Author: Amy Reed
Published: October 14, 2014
Genre(s): Realistic/Contemporary
Page Count: 384
Rating:
Summary from Goodreads:When Kinsey’s best friend Camille dies in a car accident while she was behind the wheel, she shuts down completely, deciding that numbness is far better than mourning. She wants to be left alone during the last few weeks of high school, but Camille’s mysterious boyfriend Hunter, who was also in the car that night, has a different idea.
Despite all of Kinsey’s efforts, she can’t shake Camille, who begins haunting her in dreams. Sleep deprived and on the verge of losing it, she agrees to run away with Hunter to San Francisco. As the pair tries to escape both the ghost of Camille and their own deep fears, Kinsey questions how real her perception of her friendship with Camille was, and whether her former friend’s ghost is actually now haunting her. Hunter, meanwhile, falls into a spiral of alcoholism, anger, and self-loathing.
Ultimately, Kinsey and Hunter must come to terms with what they’ve lost and accept that they can’t outrun pain.
Amy Reed is one of my favorite authors. Roadtrips are one of my least favorite plot devices. So I guess in the end things kind of balance out and we’re left with a book that’s pretty okay, but nothing more. I think I enjoyed most of Damaged, but I definitely had some fairly hefty issues when all was said and done.
This is a book about grief, this is a book about a roadtrip. This is a book about seeing ghosts and allowing them to manipulate you. Reed has the talent to pull this off, but I’m not sure she did, especially considering these characters. A lot of the time, they’re the very definition of “unlikable”, especially Hunter, but also Kinsey from time to time. And because they spend a good portion of the book trapped in the car together, I think the worst aspects of their personalities got brought to the fore (not to mention they’re both really screwed up anyway). So in terms of characters, I found it very hard to connect or empathize with Hunter and Kinsey.

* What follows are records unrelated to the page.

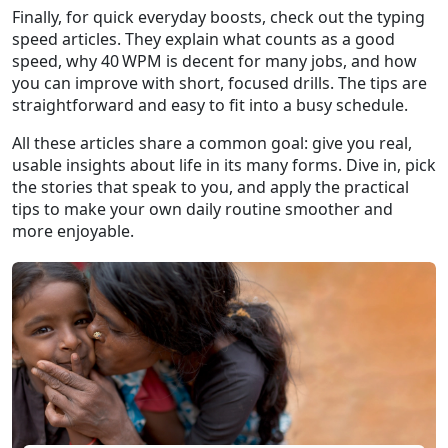
Finally, for quick everyday boosts, check out the typing
speed articles. They explain what counts as a good
speed, why 40 WPM is decent for many jobs, and how
you can improve with short, focused drills. The tips are
straightforward and easy to fit into a busy schedule.
All these articles share a common goal: give you real,
usable insights about life in its many forms. Dive in, pick
the stories that speak to you, and apply the practical
tips to make your own daily routine smoother and
more enjoyable.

Our narrator, Kinsey, is an uptight, judgmental introvert who hates change, is emotionally shut down, and is dealing with a lot of survivor’s guilt after her best friend dies in a crash where she, Kinsey, was the driver. And she’s also seeing Camille’s ghost. I didn’t have a lot of problems with Kinsey for much of the time, honestly, but towards the end of the roadtrip, she got cranky and childish and I was just done with her for a while.
Hunter, on the other hand, is a jerk, and I really fail to see what Kinsey saw in him that would make her pursue him romantically. He’s an alcoholic, suicidal, is rude, and has mega daddy issues. While it’s obvious that both of them were hurting throughout the book, and Kinsey was sometimes in the wrong, it was usually Hunter who came out with an absolutely nasty comment, time after time. And he only apologized once, when he’d gone so far as to make Kinsey cry; otherwise, Reed seemed to kind of brush past his assholery because of his sob story. Which was annoying. Yes, having a sucky life can make your attitude sucky, but that is a choice, as demonstrated by Damaged’s bonafide manicpixiedreamboy, Terry.
Terry is this kid whom Hunter and Kinsey find in Nebraska and give a ride to. He’s unnaturally cheerful about everything, is unrealistically childlike, and hopelessly nice. He pops into the story, teaches Hunter and Kinsey something about being happy, and then pops right back out. It was such an obvious plot device and I really had to roll my eyes. Only in ridiculous roadtrip novels does this happen.
Another issue I had was concerning Camille’s ghost, who is present throughout the narrative. Not only is Kinsey seeing and hearing the ghost, but was actually physically interacting with it, and often there would be bruises, etc. left behind after a visitation. Now, considering that Kinsey’s mother is bipolar, I thought it would have been very plausible for Reed to introduce a mental health component into Damaged, but she didn’t. At the end of the book, Kinsey “lets Camille’s ghost go” and then boom, all troubling psychological symptoms cease, with no further explanation. I was left confused and questioning, rather than satisfied by the character’s final closure.
Amy Reed is an excellent writer, and I will always hold to that. But Damaged by and large, was somewhat dissatisfying. The characters were too messed up to be emotionally reachable or sympathetic, and a lot of the plot devices weren’t well done. I enjoyed bits and pieces of the story, but it didn’t come together for me like I would have wanted.